The next morning he crawled through the central market, crowded with people and food on all sides: breads, cheeses, green and black olives, stacks of plums, apples and pears, prosciutto crudo and cooked ham, almonds, cashews, raisins and dates. The butchers sat behind counters well stocked with pink rabbits, joints of beef and pork and mounds of raw and roasted chickens, while the fish sellers dived their fists into barrels of muscles and oysters, trays of squids, prawns and fresh sardines glistening on all sides. At Nerbone, the famous market kitchen, the cripple saw workers sit down with great bowls of chick-pea soup, plates of macaroni and pitchers of the cheap but delicious house wine. He was starved and the sights and aromas made him feel faint. A woman, seeing his hungry eyes and thinking him a beggar, threw him a roll. It was warm and delicious and he ate it, in desperate haste, like a savage.

His existence was degraded, and he spent his days scrounging. Humbled by hunger, he felt as if he had a yoke of iron around his neck. He begged in front of the Santa Maria del Fiore. The tourists, ever ready to spend ten euros on a museum, one-hundred on a restaurant meal or a two-hundred on a hotel room, simply could not find it in their hearts to bestow a few coins on the cripple. His appearance disgusted people and they chose to stay as far away from him as possible, lest they catch whatever it was he had. Thus, for him, to even find basic sustenance seemed impossible.
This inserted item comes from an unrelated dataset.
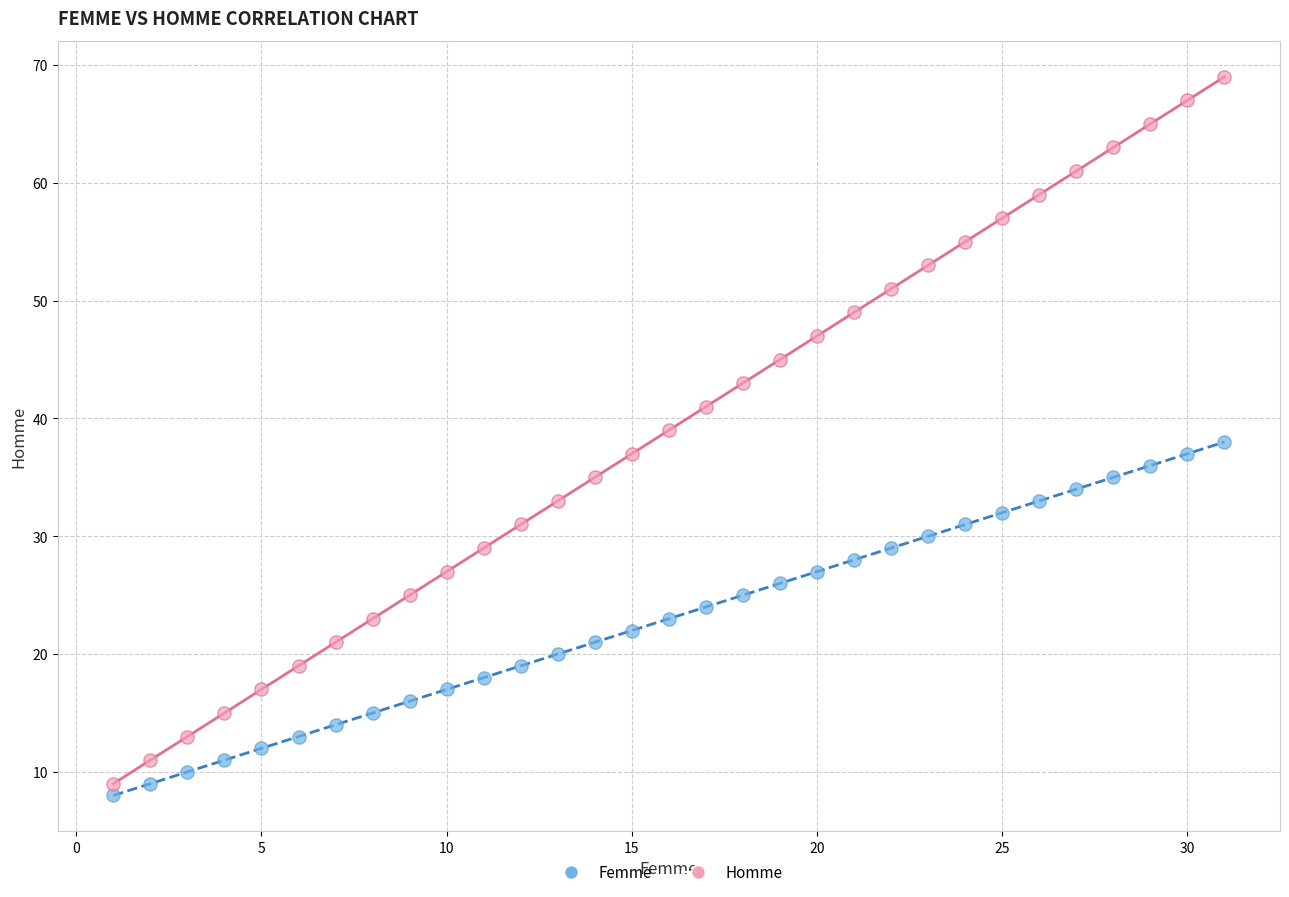

Which series contains the highest Y value?

Homme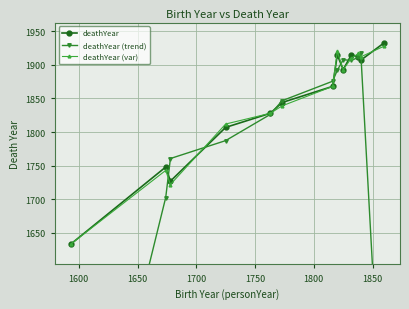

Is the value of deathYear at 1550 greater than the value of deathYear (trend) at 1550?

Yes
He was lucky to get a piece of bread or an old bit of vegetable. Meat never crossed his lips. In dire need of nutrition, warmth and care, he had only hunger, the open sky and the yellow spit of obnoxious young men. After weeks of this, of begging, of sleeping on any dry patch he could manage to appropriate for an hour, he looked at the drizzling heavens, thought on God and considered his cruel divinity. Presently the rain stopped and he crawled along the sober cold bricks, his head spinning, filled with the pangs and darkness of sorrow. Crucified by sheer bodily weakness, he collapsed and let his eyes close against that chilly surface which had once been baked by fire.
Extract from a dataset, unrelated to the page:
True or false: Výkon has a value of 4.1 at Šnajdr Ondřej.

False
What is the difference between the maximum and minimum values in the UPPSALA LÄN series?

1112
Two figures approached him, their heads covered with black hoods, which had round holes cut out for the eyes, and their bodies draped with black robes of course cloth. They inspected the cripple, lying before them as one dead, a stinking heap of debased humanity, murmured to each other, and then hoisted him on their shoulders and carried him away. A quarter of an hour later he was set down in front of the outer precinct of the Sette Santi convent.